Я продолжаю копаться в своей внутренней библиотеке и вспоминаю еще одну книгу, которая идеально дополняет все мои предыдущие соображения на тему покойников, зеков и беженцев, – это «Репетиции» Владимира Шарова. Главный русский роман о вечном возвращении и повторении одного и того же библейского сюжета – Исхода.

Структурно «Репетиции» напоминают «Дон Кихота». Вы же помните, как устроена вторая часть «Хитроумного идальго»? В ней мы узнаем, что книга, которую мы читаем, – это перевод рукописи. В текст романа периодически вторгается сам переводчик и комментирует его. Примерно то же происходит в «Репетициях». В начале главный герой, студент Тюменского университета, рассказывает историю о том, как после смерти его преподавателя ему в руки попал архив рукописей и среди них оказался дневник Жака де Сертана, бретонского театрального постановщика XVII века. Студент не знает бретонского, но находит переводчика и вместе с ним начинает перекладывать тексты Сертана на русский. Таким образом перед нами разворачивается история невероятной театральной постановки длиной в триста лет.

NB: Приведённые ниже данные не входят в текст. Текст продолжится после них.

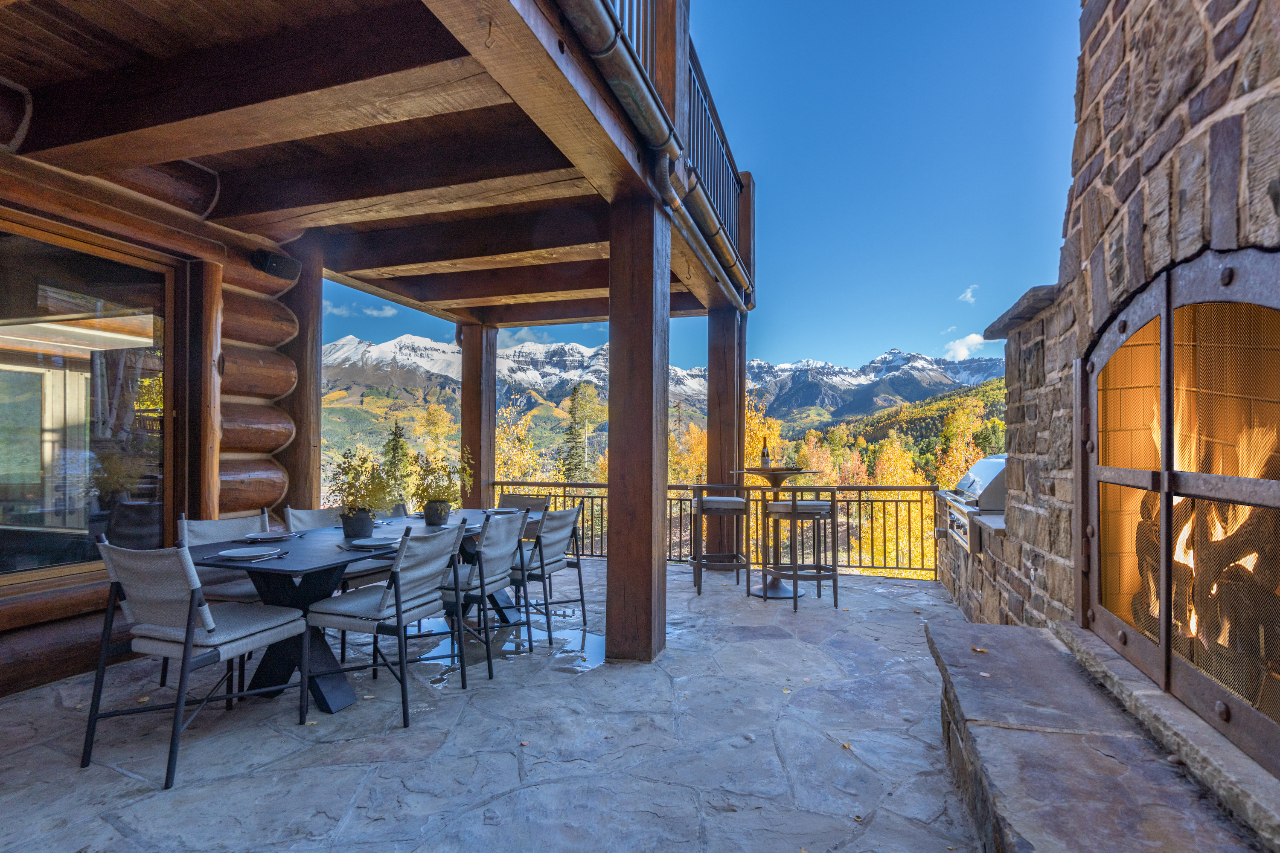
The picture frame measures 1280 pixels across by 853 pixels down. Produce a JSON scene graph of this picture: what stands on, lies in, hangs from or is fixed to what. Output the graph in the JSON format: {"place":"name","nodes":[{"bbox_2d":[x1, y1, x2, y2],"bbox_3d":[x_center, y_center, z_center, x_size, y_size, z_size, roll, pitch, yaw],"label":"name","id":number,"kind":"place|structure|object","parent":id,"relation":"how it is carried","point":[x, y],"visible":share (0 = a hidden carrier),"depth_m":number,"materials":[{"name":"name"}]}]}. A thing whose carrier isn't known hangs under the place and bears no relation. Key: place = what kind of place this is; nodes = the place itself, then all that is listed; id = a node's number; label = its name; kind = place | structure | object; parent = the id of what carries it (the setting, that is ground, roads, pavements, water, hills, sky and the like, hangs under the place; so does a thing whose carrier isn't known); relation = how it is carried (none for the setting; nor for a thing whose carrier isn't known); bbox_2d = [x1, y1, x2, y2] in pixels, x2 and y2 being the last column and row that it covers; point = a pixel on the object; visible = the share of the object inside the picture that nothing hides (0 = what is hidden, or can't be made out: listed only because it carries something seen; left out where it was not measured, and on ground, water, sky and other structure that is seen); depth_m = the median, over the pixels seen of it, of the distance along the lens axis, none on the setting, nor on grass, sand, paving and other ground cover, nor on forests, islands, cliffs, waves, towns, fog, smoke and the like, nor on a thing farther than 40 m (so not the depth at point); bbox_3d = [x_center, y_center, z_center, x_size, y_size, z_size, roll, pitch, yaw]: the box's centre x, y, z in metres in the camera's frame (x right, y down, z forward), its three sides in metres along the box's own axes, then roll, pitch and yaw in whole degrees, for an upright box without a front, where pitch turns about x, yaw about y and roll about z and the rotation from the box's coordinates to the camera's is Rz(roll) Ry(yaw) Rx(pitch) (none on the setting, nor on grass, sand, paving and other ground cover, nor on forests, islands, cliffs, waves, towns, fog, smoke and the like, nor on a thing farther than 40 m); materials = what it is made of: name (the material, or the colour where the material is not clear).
{"place":"outdoors","nodes":[
{"label":"outdoors","id":0,"kind":"place"},
{"bbox_2d":[0,122,311,698],"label":"log wall","id":1,"kind":"structure","parent":0,"point":[3,653],"depth_m":3.77,"materials":[{"name":"brown wood"}]},
{"bbox_2d":[0,214,178,596],"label":"window","id":2,"kind":"structure","parent":1,"relation":"in","point":[21,491],"depth_m":3.35,"materials":[{"name":"brown glass"}]},
{"bbox_2d":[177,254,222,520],"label":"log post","id":3,"kind":"object","parent":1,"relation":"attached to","point":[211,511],"visible":0.67,"depth_m":3.86,"materials":[{"name":"brown wood"}]},
{"bbox_2d":[250,247,300,279],"bbox_3d":[-2.808,-1.241,4.397,0.292,0.186,0.242,0,-1,18],"label":"speaker","id":4,"kind":"object","parent":1,"relation":"attached to","point":[274,260],"visible":0.98,"depth_m":4.33},
{"bbox_2d":[322,300,398,318],"label":"cloud","id":5,"kind":"structure","parent":0,"point":[376,314],"materials":[{"name":"white"}]},
{"bbox_2d":[0,0,754,327],"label":"wooden deck","id":6,"kind":"structure","parent":0,"point":[354,264],"materials":[{"name":"brown wood"}]},
{"bbox_2d":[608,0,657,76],"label":"balcony railing","id":7,"kind":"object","parent":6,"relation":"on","point":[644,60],"visible":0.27,"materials":[{"name":"black metal"}]},
{"bbox_2d":[555,0,753,310],"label":"gutter","id":8,"kind":"object","parent":6,"relation":"attached to","point":[604,53],"visible":0.94,"depth_m":3.07,"materials":[{"name":"metal"}]},
{"bbox_2d":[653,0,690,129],"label":"wooden post","id":9,"kind":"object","parent":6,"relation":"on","point":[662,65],"visible":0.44,"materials":[{"name":"brown wood"}]},
{"bbox_2d":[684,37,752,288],"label":"balcony railing","id":10,"kind":"object","parent":6,"relation":"attached to","point":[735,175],"visible":0.46,"depth_m":4.88,"materials":[{"name":"black metal"}]},
{"bbox_2d":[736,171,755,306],"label":"wooden post","id":11,"kind":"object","parent":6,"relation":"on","point":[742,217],"visible":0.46,"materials":[{"name":"brown wood"}]},
{"bbox_2d":[379,420,413,502],"bbox_3d":[-7.341,1.648,17.197,1.851,3.409,1.870,0,-1,18],"label":"evergreen tree","id":12,"kind":"object","parent":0,"point":[397,449],"visible":0.57,"depth_m":17.04,"materials":[{"name":"plant"}]},
{"bbox_2d":[413,401,459,470],"bbox_3d":[-8.568,2.016,24.028,2.791,5.785,2.714,-1,-1,40],"label":"tree","id":13,"kind":"object","parent":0,"point":[442,431],"visible":0.54,"depth_m":23.89,"materials":[{"name":"plant"}]},
{"bbox_2d":[0,556,991,852],"label":"stone patio","id":14,"kind":"structure","parent":0,"point":[882,590],"materials":[{"name":"grey stone"}]},
{"bbox_2d":[82,534,314,789],"bbox_3d":[-1.920,0.936,2.516,0.550,0.905,0.622,0,-1,18],"label":"chair","id":15,"kind":"object","parent":14,"relation":"on","point":[211,625],"visible":0.98,"depth_m":2.35,"materials":[{"name":"grey fabric"}]},
{"bbox_2d":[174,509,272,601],"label":"chair","id":16,"kind":"object","parent":14,"relation":"on","point":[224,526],"visible":0.33,"depth_m":3.21,"materials":[{"name":"grey fabric"}]},
{"bbox_2d":[279,237,322,512],"bbox_3d":[-2.956,0.016,4.920,0.374,3.096,0.337,0,-1,18],"label":"log post","id":17,"kind":"object","parent":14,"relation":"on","point":[316,409],"visible":0.58,"depth_m":4.84,"materials":[{"name":"brown wood"}]},
{"bbox_2d":[288,506,390,593],"bbox_3d":[-2.010,0.974,3.839,0.578,0.889,0.527,0,-1,18],"label":"chair","id":18,"kind":"object","parent":14,"relation":"on","point":[359,578],"visible":0.28,"depth_m":3.74,"materials":[{"name":"grey fabric"}]},
{"bbox_2d":[181,509,536,714],"bbox_3d":[-1.546,1.033,3.501,0.974,0.730,2.302,0,-1,18],"label":"dining table","id":19,"kind":"object","parent":14,"relation":"on","point":[324,702],"visible":0.54,"depth_m":2.87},
{"bbox_2d":[218,546,283,559],"bbox_3d":[-1.910,0.630,2.794,0.270,0.024,0.270,0,-1,18],"label":"plate","id":20,"kind":"object","parent":19,"relation":"on","point":[244,553],"visible":0.99,"depth_m":2.78,"materials":[{"name":"ceramic"}]},
{"bbox_2d":[243,530,299,540],"bbox_3d":[-2.152,0.644,3.289,0.264,0.024,0.265,0,-1,18],"label":"plate","id":21,"kind":"object","parent":19,"relation":"on","point":[261,536],"visible":0.99,"depth_m":3.28,"materials":[{"name":"grey ceramic"}]},
{"bbox_2d":[339,508,374,537],"bbox_3d":[-1.687,0.590,3.406,0.190,0.153,0.189,0,-1,18],"label":"plant pot","id":22,"kind":"object","parent":19,"relation":"on","point":[362,521],"visible":0.94,"depth_m":3.34,"materials":[{"name":"black ceramic"}]},
{"bbox_2d":[328,446,391,537],"bbox_3d":[-1.691,0.401,3.456,0.395,0.542,0.389,0,-1,18],"label":"potted plant","id":23,"kind":"object","parent":19,"relation":"on","point":[354,469],"visible":0.98,"depth_m":3.41,"materials":[{"name":"green plant"}]},
{"bbox_2d":[349,536,397,548],"bbox_3d":[-1.450,0.641,3.098,0.261,0.025,0.261,0,-1,18],"label":"plate","id":24,"kind":"object","parent":19,"relation":"on","point":[367,543],"visible":0.98,"depth_m":3.10,"materials":[{"name":"white ceramic"}]},
{"bbox_2d":[421,500,451,525],"bbox_3d":[-1.400,0.608,3.927,0.178,0.154,0.182,0,-1,18],"label":"plant pot","id":25,"kind":"object","parent":19,"relation":"on","point":[439,516],"visible":0.96,"depth_m":3.87,"materials":[{"name":"grey ceramic"}]},
{"bbox_2d":[411,448,468,524],"bbox_3d":[-1.425,0.432,4.055,0.432,0.530,0.433,0,-1,18],"label":"potted plant","id":26,"kind":"object","parent":19,"relation":"on","point":[444,469],"visible":0.96,"depth_m":4.00,"materials":[{"name":"green plant"}]},
{"bbox_2d":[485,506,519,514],"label":"plate","id":27,"kind":"object","parent":19,"relation":"on","point":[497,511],"visible":0.75,"depth_m":4.56,"materials":[{"name":"white ceramic"}]},
{"bbox_2d":[308,522,468,726],"bbox_3d":[-1.277,0.957,2.951,0.612,0.905,0.553,0,-1,18],"label":"chair","id":28,"kind":"object","parent":14,"relation":"on","point":[384,598],"visible":0.98,"depth_m":2.81,"materials":[{"name":"grey fabric"}]},
{"bbox_2d":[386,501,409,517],"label":"chair","id":29,"kind":"object","parent":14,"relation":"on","point":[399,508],"visible":0.12,"depth_m":4.56,"materials":[{"name":"grey"}]},
{"bbox_2d":[460,322,498,507],"bbox_3d":[-2.020,0.228,7.123,0.356,2.879,0.356,0,-1,18],"label":"wooden post","id":30,"kind":"object","parent":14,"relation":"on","point":[492,411],"visible":0.68,"depth_m":7.00,"materials":[{"name":"brown wood"}]},
{"bbox_2d":[441,508,531,677],"bbox_3d":[-1.037,0.985,3.532,0.608,0.903,0.533,0,-1,18],"label":"chair","id":31,"kind":"object","parent":14,"relation":"on","point":[502,565],"visible":0.77,"depth_m":3.38,"materials":[{"name":"grey fabric"}]},
{"bbox_2d":[413,615,603,678],"label":"puddle","id":32,"kind":"object","parent":14,"relation":"on","point":[594,645],"visible":0.58,"materials":[{"name":"liquid"}]},
{"bbox_2d":[498,493,551,518],"bbox_3d":[-1.105,1.056,4.861,0.523,0.870,0.605,0,-1,18],"label":"chair","id":33,"kind":"object","parent":14,"relation":"on","point":[544,498],"visible":0.26,"depth_m":5.04,"materials":[{"name":"grey fabric"}]},
{"bbox_2d":[509,505,585,645],"bbox_3d":[-0.757,1.013,4.058,0.613,0.884,0.535,0,-1,18],"label":"chair","id":34,"kind":"object","parent":14,"relation":"on","point":[549,553],"visible":0.76,"depth_m":3.91,"materials":[{"name":"grey fabric"}]},
{"bbox_2d":[605,194,669,664],"bbox_3d":[-0.006,0.072,3.663,0.409,2.838,0.404,0,-1,18],"label":"wooden post","id":35,"kind":"object","parent":14,"relation":"on","point":[647,551],"visible":0.96,"depth_m":3.54,"materials":[{"name":"brown wood"}]},
{"bbox_2d":[491,480,944,578],"bbox_3d":[0.757,1.053,6.255,5.152,0.937,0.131,0,-1,18],"label":"metal railing","id":36,"kind":"object","parent":14,"relation":"on","point":[857,501],"visible":0.44,"depth_m":5.99,"materials":[{"name":"brown metal"}]},
{"bbox_2d":[689,484,753,596],"bbox_3d":[0.725,1.009,5.204,0.537,0.993,0.541,0,-1,-4],"label":"bar stool","id":37,"kind":"object","parent":14,"relation":"on","point":[727,506],"visible":0.93,"depth_m":5.03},
{"bbox_2d":[705,308,744,562],"bbox_3d":[0.958,0.177,6.367,0.393,2.765,0.388,0,-1,18],"label":"wooden post","id":38,"kind":"object","parent":14,"relation":"on","point":[712,376],"visible":0.69,"depth_m":6.23,"materials":[{"name":"brown wood"}]},
{"bbox_2d":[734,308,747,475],"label":"downspout","id":39,"kind":"object","parent":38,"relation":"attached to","point":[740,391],"visible":0.72,"depth_m":6.22,"materials":[{"name":"metal"}]},
{"bbox_2d":[731,466,823,599],"bbox_3d":[1.206,0.951,5.081,0.839,1.090,0.846,0,-1,18],"label":"bar table","id":40,"kind":"object","parent":14,"relation":"on","point":[780,595],"visible":0.75,"depth_m":5.00,"materials":[{"name":"brown metal"}]},
{"bbox_2d":[759,437,770,467],"bbox_3d":[1.152,0.281,5.245,0.083,0.306,0.081,0,-1,18],"label":"bottle","id":41,"kind":"object","parent":40,"relation":"on","point":[765,461],"visible":0.98,"depth_m":5.22,"materials":[{"name":"glass"}]},
{"bbox_2d":[758,485,841,611],"bbox_3d":[1.308,0.987,4.725,0.547,0.991,0.546,1,-1,-24],"label":"bar stool","id":42,"kind":"object","parent":14,"relation":"on","point":[795,506],"visible":0.99,"depth_m":4.58,"materials":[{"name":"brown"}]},
{"bbox_2d":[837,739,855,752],"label":"fallen leaf","id":43,"kind":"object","parent":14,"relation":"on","point":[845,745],"visible":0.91,"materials":[{"name":"yellow plant"}]},
{"bbox_2d":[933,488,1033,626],"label":"stone wall","id":44,"kind":"structure","parent":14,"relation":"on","point":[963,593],"depth_m":3.97,"materials":[{"name":"stone"}]},
{"bbox_2d":[924,619,1274,852],"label":"stone hearth","id":45,"kind":"object","parent":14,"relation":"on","point":[960,630],"visible":0.97,"depth_m":1.71,"materials":[{"name":"stone"}]},
{"bbox_2d":[970,645,988,653],"bbox_3d":[1.537,1.014,2.587,0.094,0.017,0.098,-1,-1,39],"label":"fallen leaf","id":46,"kind":"object","parent":45,"relation":"on","point":[978,650],"visible":0.97,"depth_m":2.57,"materials":[{"name":"plant"}]},
{"bbox_2d":[494,398,547,482],"bbox_3d":[-5.058,2.413,21.701,3.744,7.098,3.710,-1,-1,42],"label":"tree","id":47,"kind":"object","parent":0,"point":[502,434],"visible":0.35,"depth_m":21.62,"materials":[{"name":"plant"}]},
{"bbox_2d":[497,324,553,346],"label":"cloud","id":48,"kind":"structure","parent":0,"point":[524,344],"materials":[{"name":"white"}]},
{"bbox_2d":[557,380,603,483],"bbox_3d":[-3.272,2.368,32.045,3.693,9.880,3.714,0,-1,18],"label":"evergreen tree","id":49,"kind":"object","parent":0,"point":[577,454],"visible":0.68,"depth_m":31.59,"materials":[{"name":"plant"}]},
{"bbox_2d":[320,332,1011,446],"label":"mountain range","id":50,"kind":"structure","parent":0,"point":[892,354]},
{"bbox_2d":[931,393,992,487],"bbox_3d":[14.408,2.584,25.317,3.801,7.591,3.958,-1,-1,39],"label":"tree","id":51,"kind":"object","parent":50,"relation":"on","point":[960,414],"visible":0.39,"depth_m":25.15,"materials":[{"name":"plant"}]},
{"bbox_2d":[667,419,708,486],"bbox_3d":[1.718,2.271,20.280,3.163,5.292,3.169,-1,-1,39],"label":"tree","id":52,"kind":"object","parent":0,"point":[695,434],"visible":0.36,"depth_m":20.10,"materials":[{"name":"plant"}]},
{"bbox_2d":[318,0,1084,369],"label":"sky","id":53,"kind":"structure","parent":0,"point":[917,341],"materials":[{"name":"blue"}]},
{"bbox_2d":[743,398,788,464],"bbox_3d":[3.869,1.761,19.695,2.919,5.255,2.971,-1,-1,44],"label":"tree","id":54,"kind":"object","parent":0,"point":[755,429],"visible":0.29,"depth_m":19.49,"materials":[{"name":"plant"}]},
{"bbox_2d":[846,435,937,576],"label":"tree","id":55,"kind":"object","parent":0,"point":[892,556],"visible":0.45,"depth_m":17.50,"materials":[{"name":"plant"}]},
{"bbox_2d":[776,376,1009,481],"label":"forested hill","id":56,"kind":"structure","parent":0,"point":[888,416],"materials":[{"name":"green plant"}]},
{"bbox_2d":[942,331,988,359],"label":"cloud","id":57,"kind":"structure","parent":0,"point":[958,347],"materials":[{"name":"white"}]},
{"bbox_2d":[957,284,978,303],"label":"cloud","id":58,"kind":"structure","parent":0,"point":[968,294],"materials":[{"name":"white"}]},
{"bbox_2d":[932,0,1279,653],"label":"stone wall","id":59,"kind":"structure","parent":0,"point":[1211,120],"depth_m":2.15,"materials":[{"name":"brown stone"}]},
{"bbox_2d":[942,454,1008,553],"bbox_3d":[2.672,0.578,4.335,0.639,0.666,0.964,0,-1,18],"label":"grill","id":60,"kind":"object","parent":59,"relation":"attached to","point":[995,461],"visible":0.49,"depth_m":4.15,"materials":[{"name":"silver metal"}]},
{"bbox_2d":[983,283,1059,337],"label":"stone ledge","id":61,"kind":"object","parent":59,"relation":"attached to","point":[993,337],"visible":0.51,"depth_m":3.13,"materials":[{"name":"grey stone"}]},
{"bbox_2d":[1081,250,1279,787],"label":"fireplace","id":62,"kind":"object","parent":59,"relation":"in","point":[1168,600],"visible":0.98,"depth_m":1.97,"materials":[{"name":"brown"}]},
{"bbox_2d":[1128,413,1278,696],"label":"fire","id":63,"kind":"object","parent":62,"relation":"in","point":[1228,563],"visible":0.47,"depth_m":2.06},
{"bbox_2d":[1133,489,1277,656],"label":"firewood","id":64,"kind":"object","parent":62,"relation":"in","point":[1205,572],"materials":[{"name":"brown wood"}]}
]}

Так вот, суть в чем: в середине XVII века театральный режиссер Сертан однажды оказывается в Москве, где встречает патриарха Никона. Тот уговаривает его сделать театральную постановку на фоне стен строящегося Новоиерусалимского монастыря на берегах Истры. Но прибыв на место, Сертан узнает, что речь идет не о простом спектакле, а о мистерии – самой масштабной мистерии в истории человечества, цель которой – приблизить второе пришествие Христа. Вот как сам Никон озвучивает свои требования:

«Никон… сказал Сертану, что он хочет, чтобы тот повторил здесь, в Новом Иерусалиме, день за днем евангельские события, повторил по возможности все, от рождения Христа до Его распятия и Вознесения, повторил и чудеса, и исцеления, и совместные трапезы, и споры с фарисеями. На это он, Никон, даст Сертану людей – столько, сколько понадобится. Но среди них не должно быть ни одного профессионального актера, в частности – никого из труппы Сертана: он может использовать лишь тех, кто никогда в театре не играл».

И если вам кажется, что это чересчур, то пристегните ремни – это не все требования. Никон хочет перенести на русскую землю не только святыни, но и горы, холмы, реки, источники, рощи.

«Он хочет, чтобы вокруг его монастыря были все те же города и селения, поля и дороги, по которым на пути в Иерусалим шел с учениками Иисус Христос».

То есть понимаете, да? Не только люди должны сыграть апостолов и всех персонажей из Нового Завета, но и ландшафты должны стать идеальной декорацией, повторяющей святые земли.

«Особенно Никона занимала постановка чудес: звезда, ведущая волхвов, пять хлебов, которыми Христос накормил тысячи людей, хождение по морю».

И даже это еще не все. Главная сложность постановки в том, что играть Христа запрещено. Никто не имеет права изображать Сына Божьего, поэтому избранные на свои роли актеры-любители вынуждены репетировать с пустотой. Никон верит, что если сделать все правильно, если удастся идеально воссоздать все библейские притчи на Земле, то сам Христос услышит их, придет и займет свое место в мистерии.